Christian Rasmussen, his teammate who also carries the distinctive livery of the race title sponsor, agreed that intensive sim work wouldn’t be helpful “just because we don’t have that track scan yet. Without all of the bumps and undulations of the track, it’s not really precise enough. Once you kind of get the layout of the actual track, there’s not really much more you can find there before we get a proper scan.”

“At this level of IndyCar, the drivers, we’ve all seen new tracks before. It levels the playing field for probably the first 20 minutes.”

However, Rossi said, “At this level of IndyCar, the drivers, we’ve all seen new tracks before. It levels the playing field for probably the first 20 minutes. Then everyone’s up to speed pretty quickly, getting pretty much all they can out of the car at that point. By the time you get into practice two and qualifying, everyone is going to be doing the same thing.
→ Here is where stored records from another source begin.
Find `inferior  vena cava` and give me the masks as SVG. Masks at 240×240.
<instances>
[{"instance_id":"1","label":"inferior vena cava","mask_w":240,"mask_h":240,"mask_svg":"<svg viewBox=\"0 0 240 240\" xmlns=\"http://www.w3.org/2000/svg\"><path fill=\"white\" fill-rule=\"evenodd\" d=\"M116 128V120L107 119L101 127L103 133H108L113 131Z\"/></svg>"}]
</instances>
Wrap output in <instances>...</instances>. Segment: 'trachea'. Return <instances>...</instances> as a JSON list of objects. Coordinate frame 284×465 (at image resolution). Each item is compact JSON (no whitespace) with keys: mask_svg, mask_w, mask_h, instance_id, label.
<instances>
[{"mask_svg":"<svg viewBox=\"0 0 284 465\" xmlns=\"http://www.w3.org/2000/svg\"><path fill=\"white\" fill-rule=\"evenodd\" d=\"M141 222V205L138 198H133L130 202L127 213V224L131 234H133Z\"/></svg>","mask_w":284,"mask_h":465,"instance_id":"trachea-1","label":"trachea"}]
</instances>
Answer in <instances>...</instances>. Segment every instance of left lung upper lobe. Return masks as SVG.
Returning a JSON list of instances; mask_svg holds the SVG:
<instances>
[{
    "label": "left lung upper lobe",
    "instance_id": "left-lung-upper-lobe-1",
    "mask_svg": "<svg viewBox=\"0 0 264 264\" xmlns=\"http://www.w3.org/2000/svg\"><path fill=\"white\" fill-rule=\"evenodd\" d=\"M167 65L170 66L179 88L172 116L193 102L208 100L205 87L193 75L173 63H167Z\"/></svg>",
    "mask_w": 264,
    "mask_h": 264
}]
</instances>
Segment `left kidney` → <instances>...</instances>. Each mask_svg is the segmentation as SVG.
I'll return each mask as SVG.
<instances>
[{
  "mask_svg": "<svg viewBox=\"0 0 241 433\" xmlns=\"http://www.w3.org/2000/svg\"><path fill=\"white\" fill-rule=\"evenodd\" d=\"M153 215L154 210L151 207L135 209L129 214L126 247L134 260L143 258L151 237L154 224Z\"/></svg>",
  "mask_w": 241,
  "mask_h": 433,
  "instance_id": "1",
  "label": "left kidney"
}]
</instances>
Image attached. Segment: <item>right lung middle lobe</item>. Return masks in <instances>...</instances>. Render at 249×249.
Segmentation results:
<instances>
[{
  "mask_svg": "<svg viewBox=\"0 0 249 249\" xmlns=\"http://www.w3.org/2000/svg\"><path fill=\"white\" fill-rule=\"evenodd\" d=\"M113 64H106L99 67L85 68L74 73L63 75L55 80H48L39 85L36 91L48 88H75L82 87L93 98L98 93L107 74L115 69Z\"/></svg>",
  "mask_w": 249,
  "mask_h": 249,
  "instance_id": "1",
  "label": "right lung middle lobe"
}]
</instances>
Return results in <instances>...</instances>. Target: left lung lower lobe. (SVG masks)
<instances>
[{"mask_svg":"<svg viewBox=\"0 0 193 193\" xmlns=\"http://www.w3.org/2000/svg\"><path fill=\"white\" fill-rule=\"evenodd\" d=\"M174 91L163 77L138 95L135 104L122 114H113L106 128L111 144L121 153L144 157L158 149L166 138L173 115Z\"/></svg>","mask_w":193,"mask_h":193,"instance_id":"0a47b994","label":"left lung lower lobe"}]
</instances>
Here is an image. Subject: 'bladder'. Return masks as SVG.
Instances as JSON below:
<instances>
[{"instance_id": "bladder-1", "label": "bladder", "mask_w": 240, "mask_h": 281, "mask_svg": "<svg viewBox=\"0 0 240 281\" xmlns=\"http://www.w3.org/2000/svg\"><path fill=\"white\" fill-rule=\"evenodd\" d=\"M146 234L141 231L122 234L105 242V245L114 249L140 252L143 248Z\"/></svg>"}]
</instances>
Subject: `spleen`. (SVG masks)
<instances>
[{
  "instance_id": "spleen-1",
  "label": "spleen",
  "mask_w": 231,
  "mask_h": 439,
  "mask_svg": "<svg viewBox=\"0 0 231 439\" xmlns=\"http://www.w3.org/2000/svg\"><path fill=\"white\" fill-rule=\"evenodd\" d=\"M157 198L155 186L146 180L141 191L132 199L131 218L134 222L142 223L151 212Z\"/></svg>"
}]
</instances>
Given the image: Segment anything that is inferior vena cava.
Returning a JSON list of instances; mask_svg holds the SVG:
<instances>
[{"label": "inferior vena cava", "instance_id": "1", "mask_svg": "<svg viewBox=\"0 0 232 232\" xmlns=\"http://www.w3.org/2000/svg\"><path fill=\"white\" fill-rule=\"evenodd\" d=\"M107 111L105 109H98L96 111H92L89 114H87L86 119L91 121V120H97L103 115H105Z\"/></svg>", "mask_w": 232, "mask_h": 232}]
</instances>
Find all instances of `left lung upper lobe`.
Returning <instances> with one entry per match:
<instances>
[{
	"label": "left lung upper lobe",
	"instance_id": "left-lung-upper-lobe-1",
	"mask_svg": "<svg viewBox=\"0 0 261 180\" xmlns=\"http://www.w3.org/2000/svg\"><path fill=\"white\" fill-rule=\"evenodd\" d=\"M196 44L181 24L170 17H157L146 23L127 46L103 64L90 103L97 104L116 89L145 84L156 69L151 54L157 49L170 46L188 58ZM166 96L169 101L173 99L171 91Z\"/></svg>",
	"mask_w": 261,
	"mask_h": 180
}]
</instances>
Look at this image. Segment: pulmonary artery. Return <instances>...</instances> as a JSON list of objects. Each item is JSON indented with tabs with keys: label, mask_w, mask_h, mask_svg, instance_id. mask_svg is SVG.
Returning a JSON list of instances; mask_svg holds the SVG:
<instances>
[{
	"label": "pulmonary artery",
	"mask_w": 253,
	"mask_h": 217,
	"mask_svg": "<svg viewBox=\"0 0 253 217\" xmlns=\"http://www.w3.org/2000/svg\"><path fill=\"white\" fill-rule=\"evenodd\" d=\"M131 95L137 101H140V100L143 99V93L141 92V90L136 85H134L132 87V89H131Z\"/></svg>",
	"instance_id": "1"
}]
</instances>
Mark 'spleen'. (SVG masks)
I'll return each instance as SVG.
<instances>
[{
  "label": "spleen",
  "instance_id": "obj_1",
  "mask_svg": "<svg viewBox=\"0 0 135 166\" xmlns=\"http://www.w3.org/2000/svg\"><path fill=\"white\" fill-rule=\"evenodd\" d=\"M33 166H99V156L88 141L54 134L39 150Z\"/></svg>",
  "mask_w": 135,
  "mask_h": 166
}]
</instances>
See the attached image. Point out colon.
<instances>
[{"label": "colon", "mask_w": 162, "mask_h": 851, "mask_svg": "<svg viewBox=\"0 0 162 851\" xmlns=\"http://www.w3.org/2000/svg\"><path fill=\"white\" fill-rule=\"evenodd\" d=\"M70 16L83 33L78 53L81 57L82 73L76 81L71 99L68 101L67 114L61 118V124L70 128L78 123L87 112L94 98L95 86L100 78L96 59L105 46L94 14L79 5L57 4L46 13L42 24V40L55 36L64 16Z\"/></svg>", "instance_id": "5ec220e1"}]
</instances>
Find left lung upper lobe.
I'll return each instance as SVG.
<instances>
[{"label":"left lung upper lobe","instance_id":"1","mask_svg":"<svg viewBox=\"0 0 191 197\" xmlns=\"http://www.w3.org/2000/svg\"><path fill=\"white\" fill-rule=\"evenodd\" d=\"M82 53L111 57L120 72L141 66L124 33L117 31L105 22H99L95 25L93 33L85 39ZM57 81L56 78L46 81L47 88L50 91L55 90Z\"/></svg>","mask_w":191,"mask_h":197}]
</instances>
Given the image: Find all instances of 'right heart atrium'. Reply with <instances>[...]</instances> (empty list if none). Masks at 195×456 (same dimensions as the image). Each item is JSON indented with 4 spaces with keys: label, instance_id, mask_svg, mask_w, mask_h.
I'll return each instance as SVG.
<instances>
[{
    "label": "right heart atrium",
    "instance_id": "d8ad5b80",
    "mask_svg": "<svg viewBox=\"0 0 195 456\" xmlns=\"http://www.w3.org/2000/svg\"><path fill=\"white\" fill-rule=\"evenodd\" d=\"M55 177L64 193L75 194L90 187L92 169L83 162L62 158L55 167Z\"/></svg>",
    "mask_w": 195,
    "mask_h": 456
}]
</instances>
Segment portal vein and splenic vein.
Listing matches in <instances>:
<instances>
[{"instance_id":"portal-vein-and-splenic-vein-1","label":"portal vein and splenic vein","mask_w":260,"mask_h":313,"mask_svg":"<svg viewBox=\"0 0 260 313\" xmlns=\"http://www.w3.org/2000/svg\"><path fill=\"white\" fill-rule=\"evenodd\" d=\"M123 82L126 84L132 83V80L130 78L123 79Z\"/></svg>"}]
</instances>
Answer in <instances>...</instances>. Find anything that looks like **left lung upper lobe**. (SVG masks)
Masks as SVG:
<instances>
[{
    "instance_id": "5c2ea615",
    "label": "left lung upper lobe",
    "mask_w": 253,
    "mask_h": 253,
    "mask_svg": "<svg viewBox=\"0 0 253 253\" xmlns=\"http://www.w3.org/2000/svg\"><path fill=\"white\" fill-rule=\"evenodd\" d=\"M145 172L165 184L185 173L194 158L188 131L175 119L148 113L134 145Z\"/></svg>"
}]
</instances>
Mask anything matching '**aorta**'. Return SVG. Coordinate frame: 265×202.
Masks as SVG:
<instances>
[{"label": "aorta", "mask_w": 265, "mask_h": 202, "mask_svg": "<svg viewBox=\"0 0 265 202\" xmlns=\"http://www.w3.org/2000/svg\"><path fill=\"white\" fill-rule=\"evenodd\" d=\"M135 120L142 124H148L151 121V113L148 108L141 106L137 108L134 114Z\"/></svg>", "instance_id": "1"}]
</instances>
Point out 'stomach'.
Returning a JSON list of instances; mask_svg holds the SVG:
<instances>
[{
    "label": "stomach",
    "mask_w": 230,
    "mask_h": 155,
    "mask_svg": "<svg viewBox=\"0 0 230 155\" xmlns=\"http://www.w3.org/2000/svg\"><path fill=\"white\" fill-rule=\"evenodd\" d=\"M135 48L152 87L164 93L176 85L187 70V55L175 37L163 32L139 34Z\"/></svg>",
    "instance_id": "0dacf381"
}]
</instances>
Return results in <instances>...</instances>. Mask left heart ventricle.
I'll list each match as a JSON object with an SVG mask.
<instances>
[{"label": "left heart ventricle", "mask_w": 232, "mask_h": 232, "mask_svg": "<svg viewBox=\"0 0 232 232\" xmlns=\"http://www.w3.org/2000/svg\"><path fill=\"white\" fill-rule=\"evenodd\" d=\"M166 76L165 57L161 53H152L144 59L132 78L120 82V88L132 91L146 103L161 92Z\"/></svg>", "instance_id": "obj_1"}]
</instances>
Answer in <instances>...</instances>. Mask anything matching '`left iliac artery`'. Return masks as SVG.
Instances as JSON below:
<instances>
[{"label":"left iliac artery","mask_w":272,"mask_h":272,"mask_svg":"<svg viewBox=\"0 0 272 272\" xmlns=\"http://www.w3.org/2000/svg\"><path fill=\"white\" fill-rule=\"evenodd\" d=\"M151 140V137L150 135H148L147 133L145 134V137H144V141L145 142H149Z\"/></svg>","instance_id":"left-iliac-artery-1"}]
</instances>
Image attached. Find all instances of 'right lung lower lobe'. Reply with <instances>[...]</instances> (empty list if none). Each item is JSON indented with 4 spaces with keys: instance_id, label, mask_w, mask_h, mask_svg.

By the time you get to qualifying, there’s still the teams that are superior on street courses.”

Earning extra TV time

Qualifying has a new twist this week. The procedure for the first two segments will be the same, the Firestone Fast Six portion—which determines who’ll have pole position—will become a single-car, single-lap qualifying effort. Each of the top six will go out, in inverted order from their top-12 performances, giving each driver more exclusive TV time as FOX Sports expands its coverage to two hours. Depending on the feedback, IndyCar has the option of using this format in the future.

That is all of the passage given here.